KNOXVILLE — University of Tennessee football is rich in tradition and Vols Wire will explore the program by examining each head coach’s tenure.
This installment will look back on the time Johnny Majors was the head coach on Rocky Top.
Majors was a hot commodity following the 1976 season when he guided the University of Pittsburgh to a perfect 12-0 record and the national championship. With the Panthers, he coached Tony Dorsett, one of the game’s all-time great running backs.
Dorsett, who won the Heisman Trophy at Pittsburgh, went on to enjoy a stellar NFL career with the Dallas Cowboys and Denver Broncos.
Majors, one of UT’s all-time greats as a single-wing tailback, replaced Bill Battle as head coach of the Volunteers.
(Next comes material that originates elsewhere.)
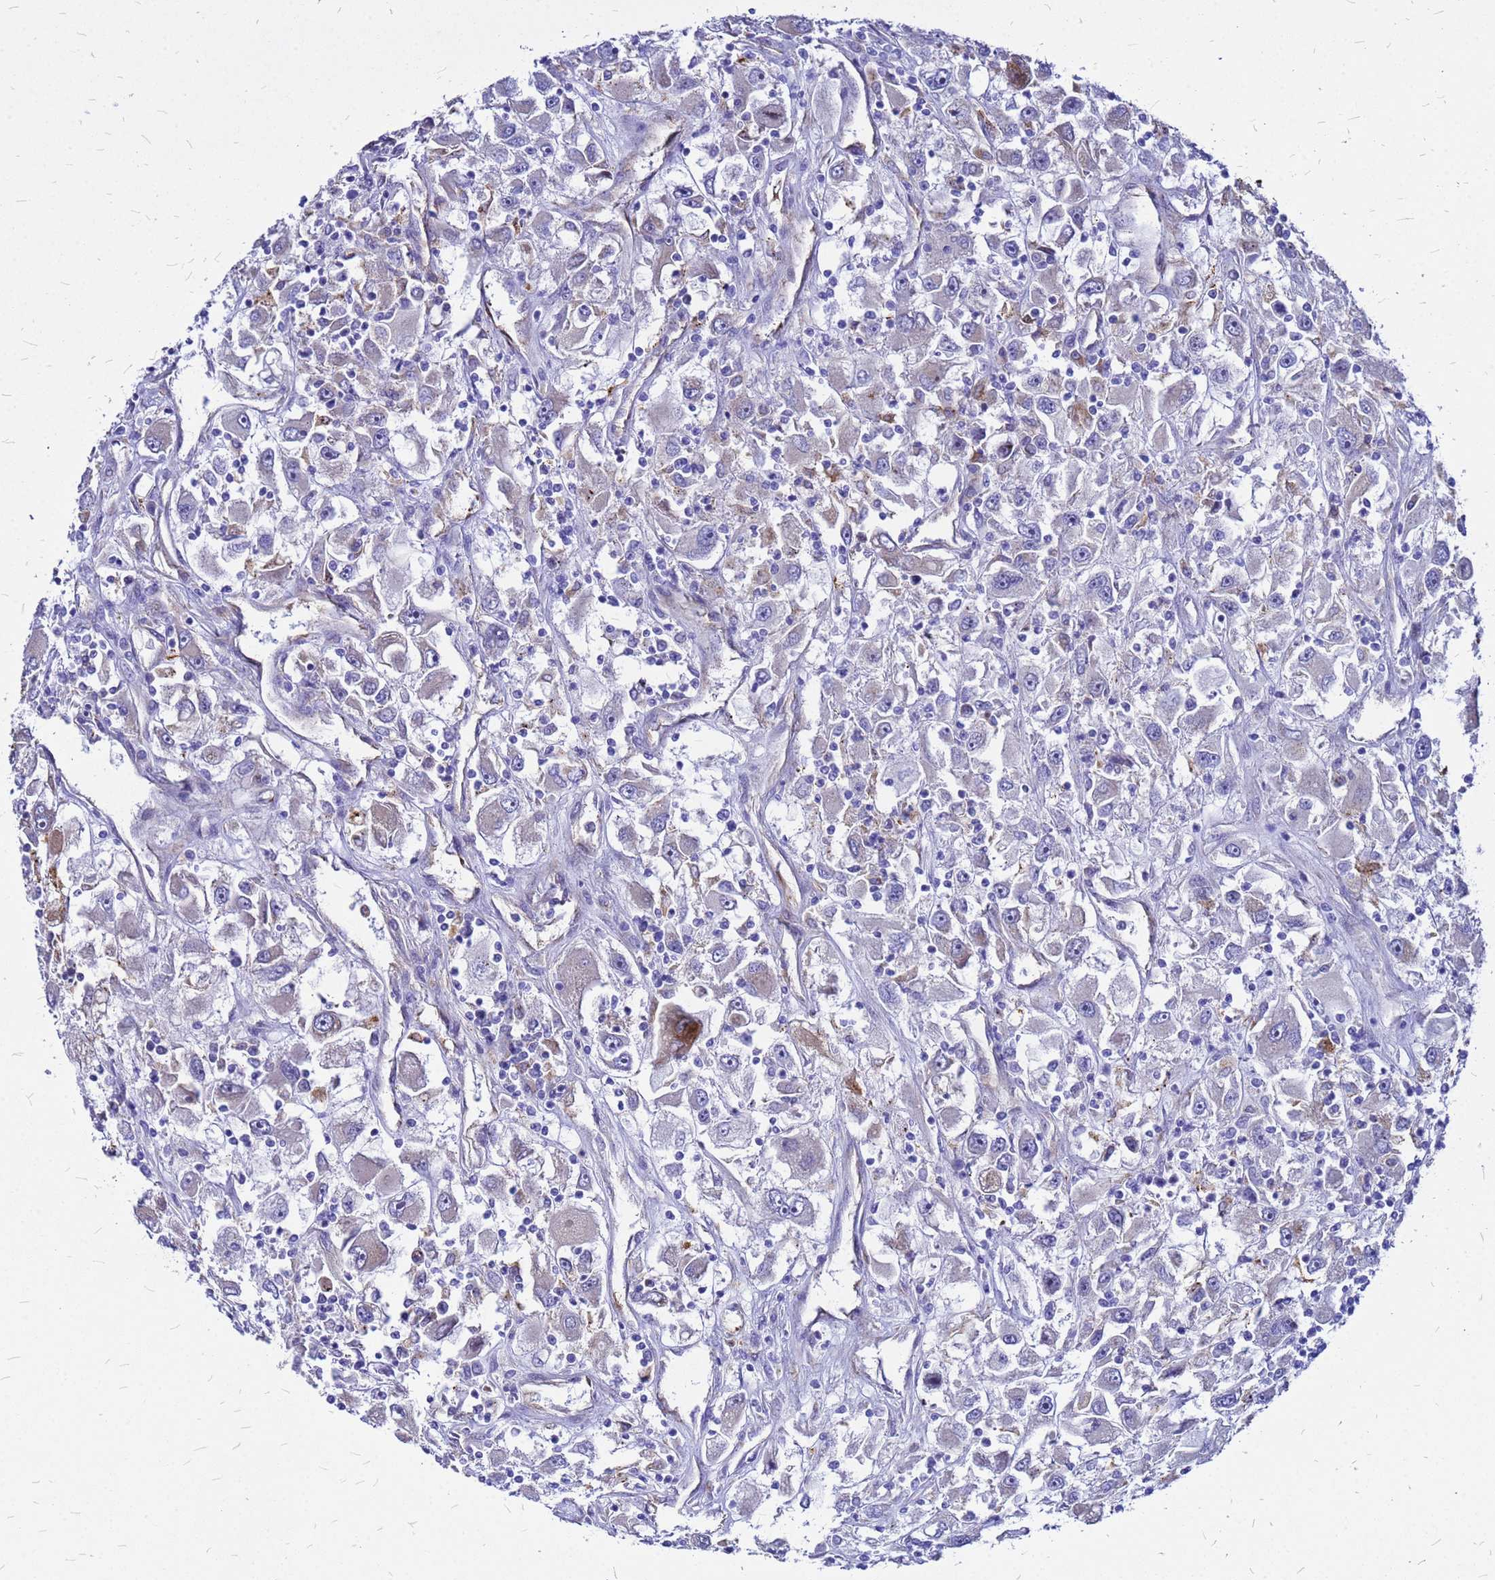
{"staining": {"intensity": "negative", "quantity": "none", "location": "none"}, "tissue": "renal cancer", "cell_type": "Tumor cells", "image_type": "cancer", "snomed": [{"axis": "morphology", "description": "Adenocarcinoma, NOS"}, {"axis": "topography", "description": "Kidney"}], "caption": "This is an immunohistochemistry (IHC) histopathology image of adenocarcinoma (renal). There is no positivity in tumor cells.", "gene": "NOSTRIN", "patient": {"sex": "female", "age": 52}}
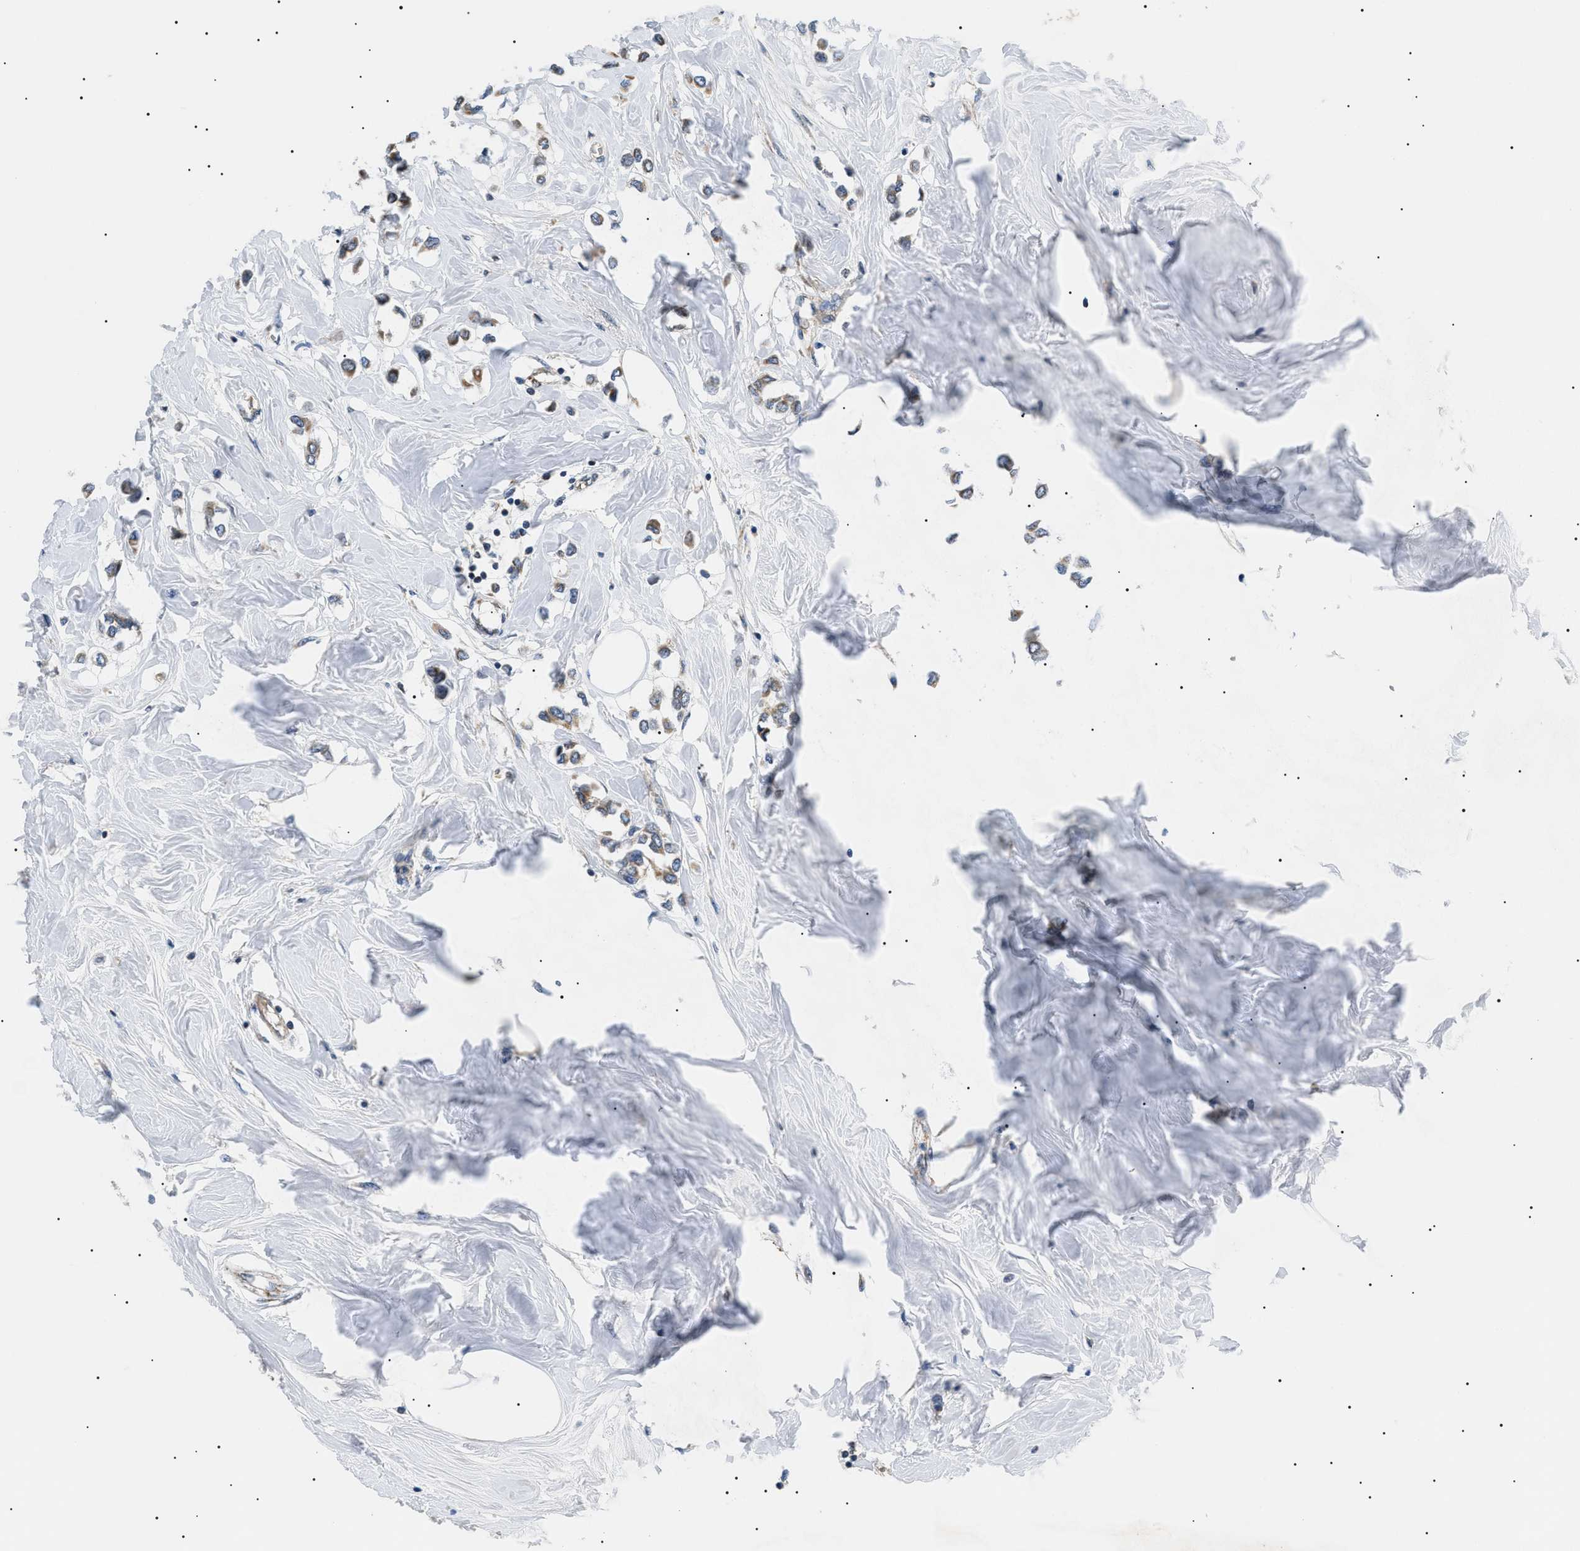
{"staining": {"intensity": "moderate", "quantity": ">75%", "location": "cytoplasmic/membranous"}, "tissue": "breast cancer", "cell_type": "Tumor cells", "image_type": "cancer", "snomed": [{"axis": "morphology", "description": "Lobular carcinoma"}, {"axis": "topography", "description": "Breast"}], "caption": "A high-resolution photomicrograph shows immunohistochemistry (IHC) staining of lobular carcinoma (breast), which shows moderate cytoplasmic/membranous staining in about >75% of tumor cells.", "gene": "TOMM6", "patient": {"sex": "female", "age": 51}}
Battle never went through a losing season in seven years in Knoxville, struggled against the likes of Alabama and Auburn, thus he never won a Southeastern Conference championship. A 6-5 record in 1976 allowed for Majors to return home.
Majors, who also coached at Iowa State, had his own struggles early in his stop at Tennessee.
In his first two seasons in Big Orange Country, Majors compiled a sub-par record of 9-12-1 before going 7-5 during the 1979 campaign. In 1980, the Volunteers went 5-6 before Majors recorded his second winning season with the Vols in 1981, going 8-4.
After a rough start, Majors went on to lead the Big Orange to three SEC championships (1985, 1989 and 1990).
Majors, a who made the College Football Hall of Fame as a player, went 116-62-8 at his alma mater. He is a Legend of the Sun Bowl, a member of the Chick-fil-A/Peach Bowl Hall of Fame and the Sugar Bowl Hall of Fame.
His number, 45, is retired at Tennessee, where he was a prolific runner and passer. With the Vols, he also punted and returned kicks.
But he was forced to resign in 1992 and later returned to Pittsburgh as head coach and later an athletic administrator.
He had a brief career with the Canadian Football League’s Montreal Alouttes before returning to Rocky Top to begin his coaching career as a graduate assistant under his mentor Bowden Wyatt (a College Football Hall of Famer as both a player and coach).
He was later a backfield coach for the Vols and served as a defensive backs coach at Mississippi State. Majors also served as an assistant to the legendary Frank Broyles at Arkansas.